On the uniform modulus of continuity of certain discrete approximation operators (Q1114101)

For an interval \(I\subset\mathbb{R}\), continuous functions \(f\in C(I)\), the authors consider approximation operators \[ B^ f_ n(x) = \sum_{j\in J_ n} f(\xi_{jn}) p_{jn} (x) \] for \(x\in I\), \(n\in\mathbb{N}\), with \(J_ n\subseteq\mathbb{Z}\), \(\xi_{jn}\in I\) for \(n\in\mathbb{N}\), \(j\in J_ n\). The most important case of the main result reads: If the weights \(p_{jn}(x)\) satisfy the assumptions \[ p_{jn}(x)\geq 0,\quad \sum_{j\in J_ n} p_{jn}(x) \equiv 1,\quad 0<\mu_{2n}(x) = \sum_{j\in J_ n} (\xi_{jn} -x)^2 p_{jn} (x) < \infty, \] and \(p_{jn}(x)\in C_ 1(I)\) with \(p'_{jn}(x)\mu_{2n}(x)=p_{jn}(x)(\xi_{jn}-x)\), for \(x\in\overset\circ I\), then the authors prove that for the modulus of continuity \(\omega (B^ f_ n;h)\leq 4\omega(f,h),\) for all \(h\geq 0\), \(n\in\mathbb{N}\).
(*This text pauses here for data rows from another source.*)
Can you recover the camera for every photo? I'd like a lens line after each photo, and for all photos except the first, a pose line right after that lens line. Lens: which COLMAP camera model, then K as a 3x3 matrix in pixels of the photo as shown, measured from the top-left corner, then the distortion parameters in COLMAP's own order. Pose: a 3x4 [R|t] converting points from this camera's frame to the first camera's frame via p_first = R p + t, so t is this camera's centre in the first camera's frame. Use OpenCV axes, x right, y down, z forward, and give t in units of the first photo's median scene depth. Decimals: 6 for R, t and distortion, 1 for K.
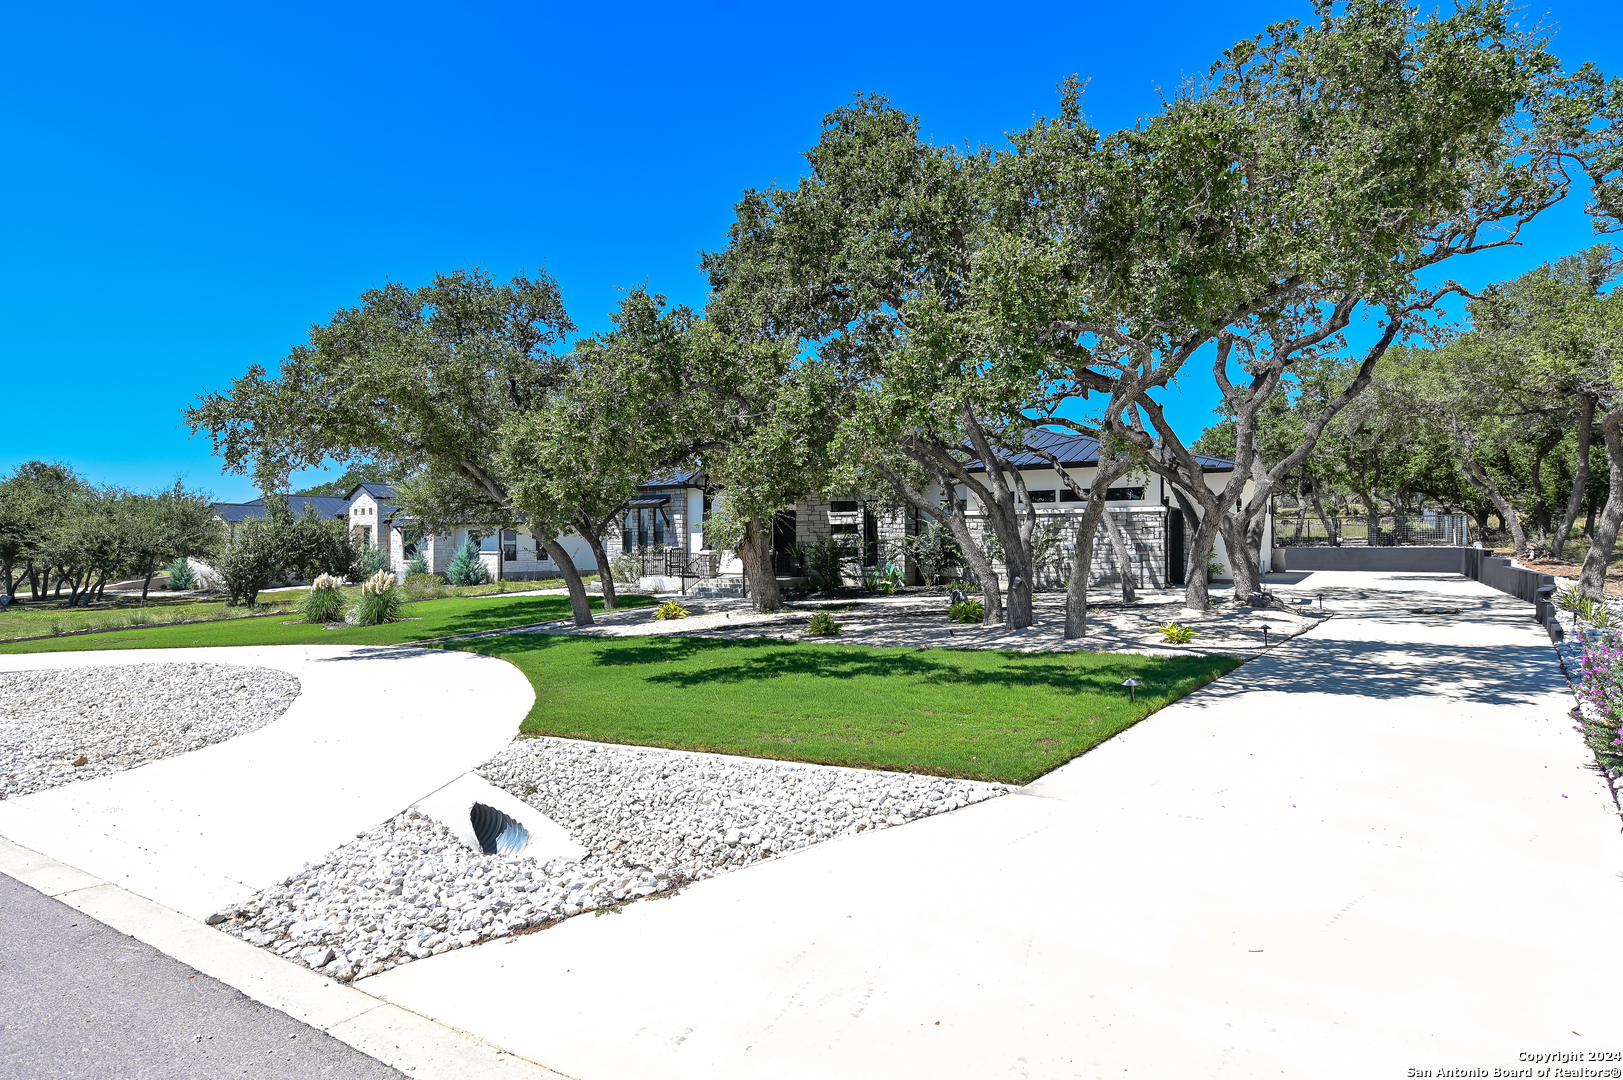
lens RADIAL K [[831.2, 0, 811.5], [0, 831.2, 540.0], [0, 0, 1]] dist [-0.004319, -0.000774]
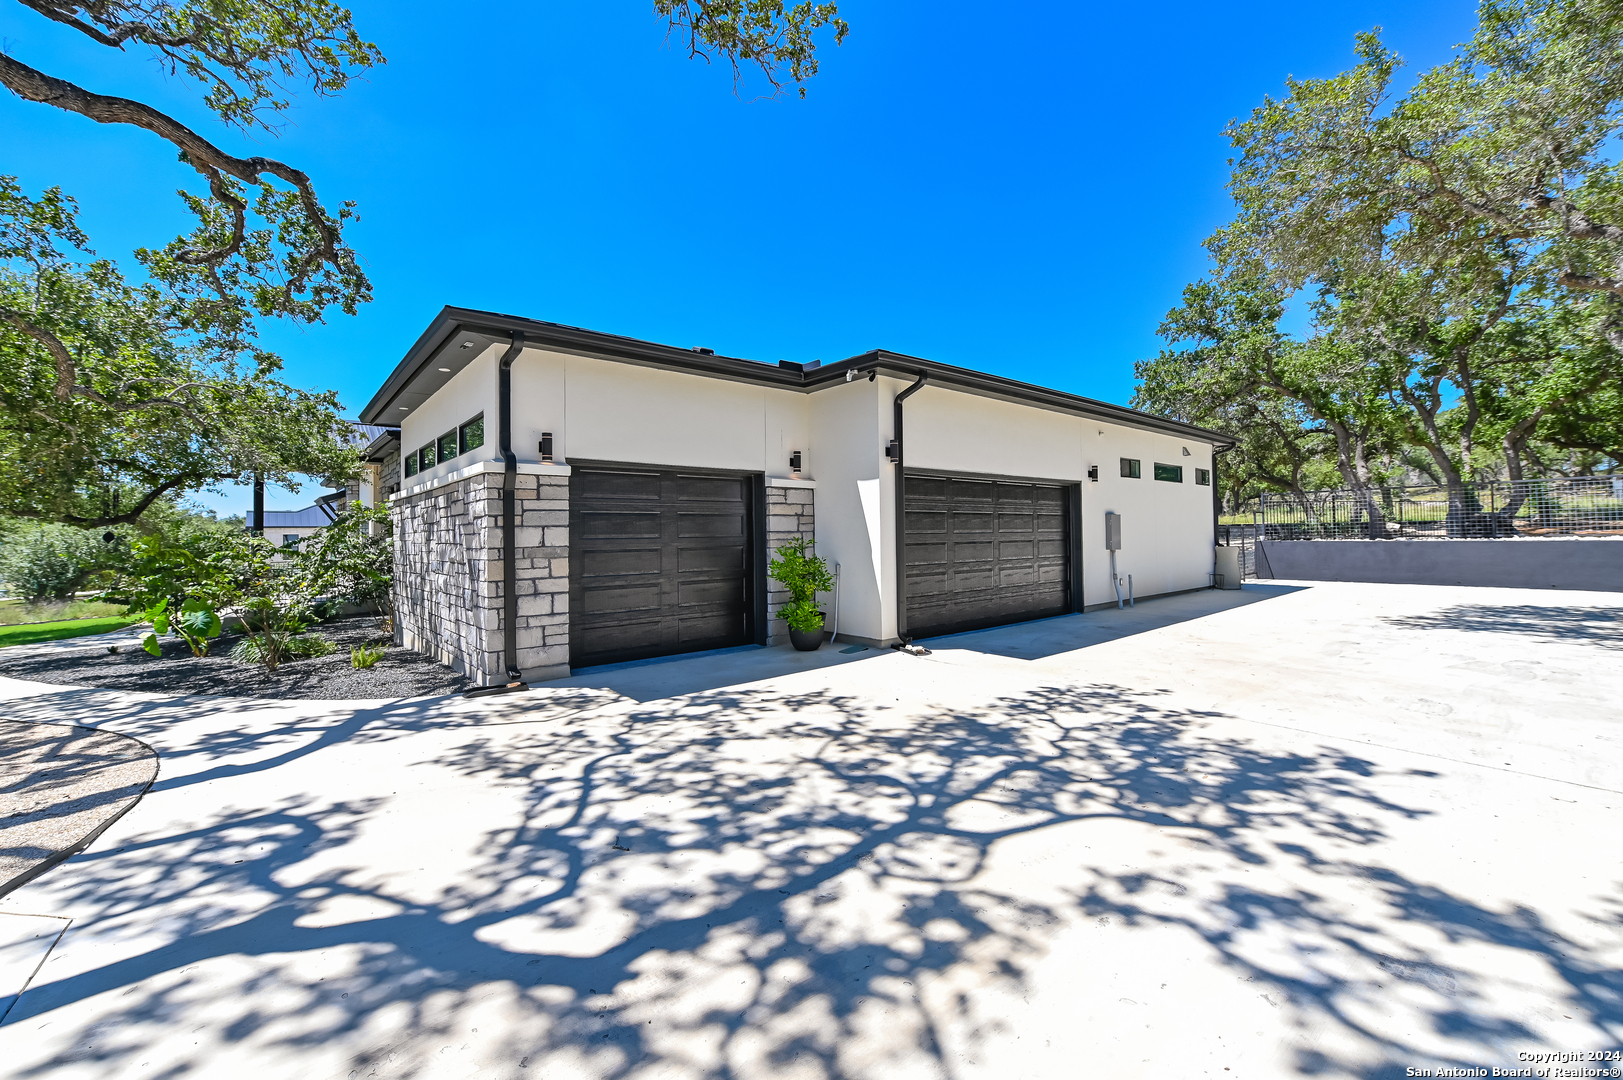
lens RADIAL K [[639.6, 0, 808.5], [0, 639.6, 504.3], [0, 0, 1]] dist [-0.000580, -0.000123]
pose [[0.965770, -0.025787, -0.258113, 0.629319], [0.015525, 0.999009, -0.041718, -0.006364], [0.258933, 0.036282, 0.965214, 0.819475]]
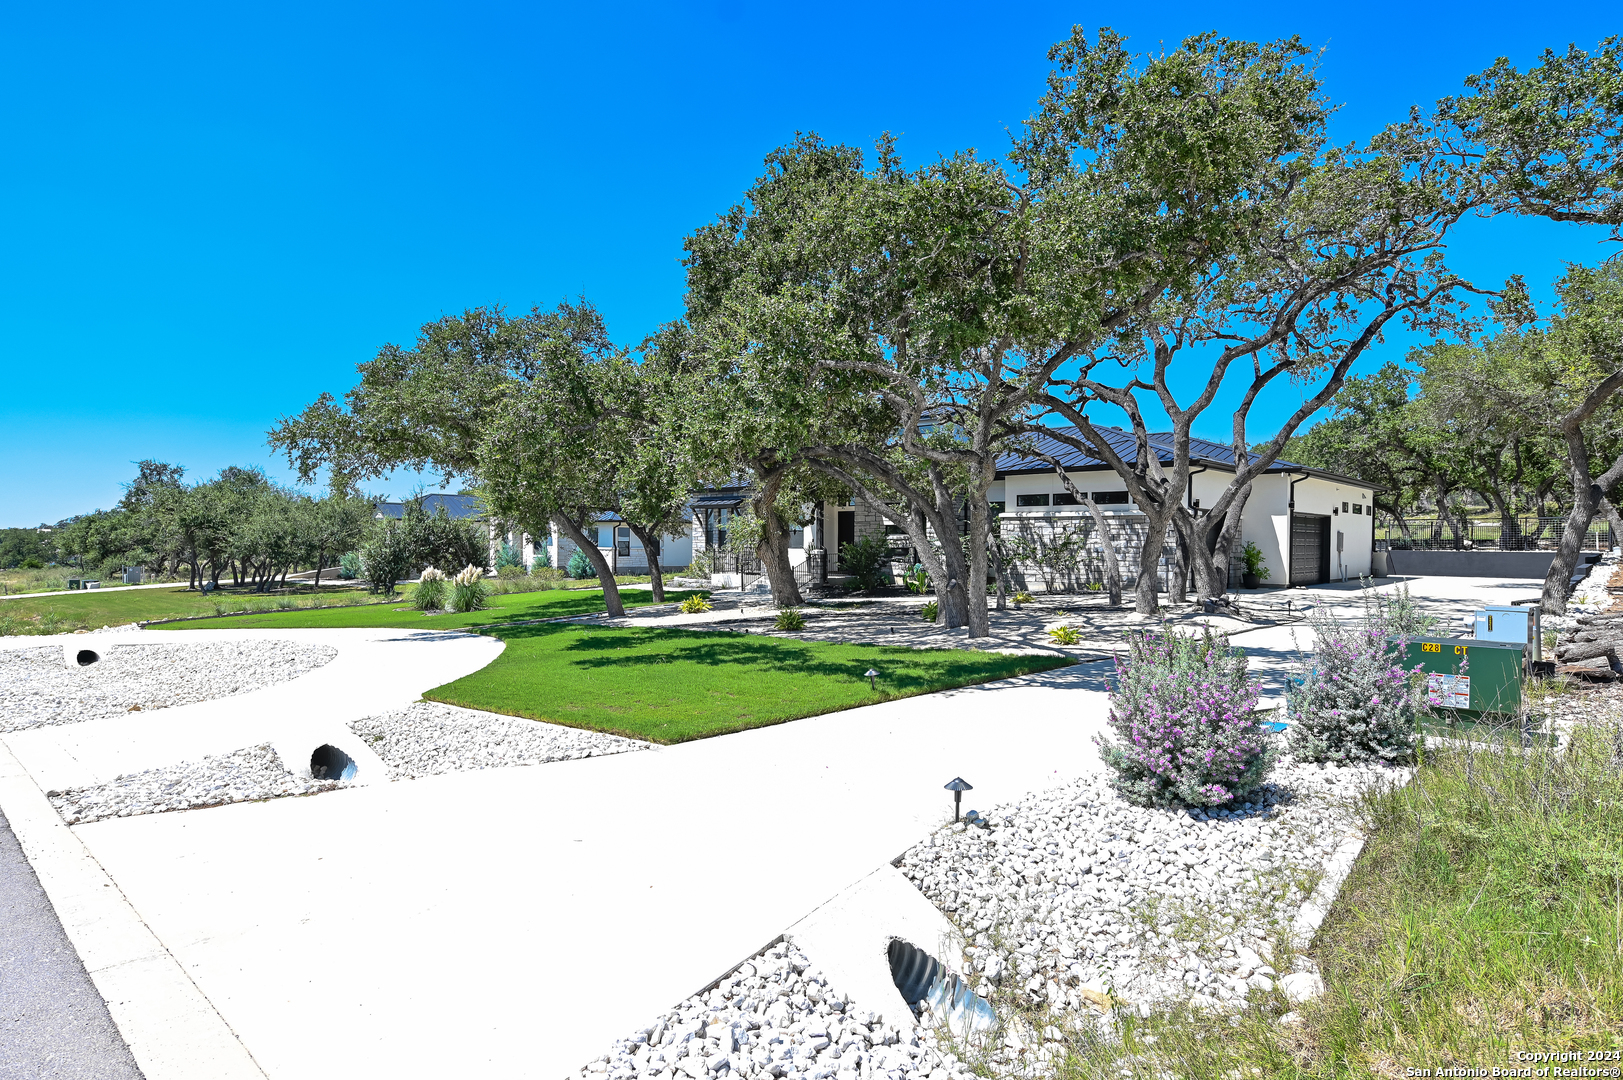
lens RADIAL K [[831.2, 0, 811.5], [0, 831.2, 540.0], [0, 0, 1]] dist [-0.004319, -0.000774]
pose [[0.986544, 0.006759, -0.163358, 0.120717], [-0.006209, 0.999973, 0.003882, -0.004252], [0.163380, -0.002816, 0.986559, -0.038214]]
Examples of operators where this theorem may be applied are especially those that are based on a probability distribution, e.g., the Bernstein polynomials, Szàsz-Mirakjan operators, Meyer-König-Zeller operators, and the discrete Favard operators.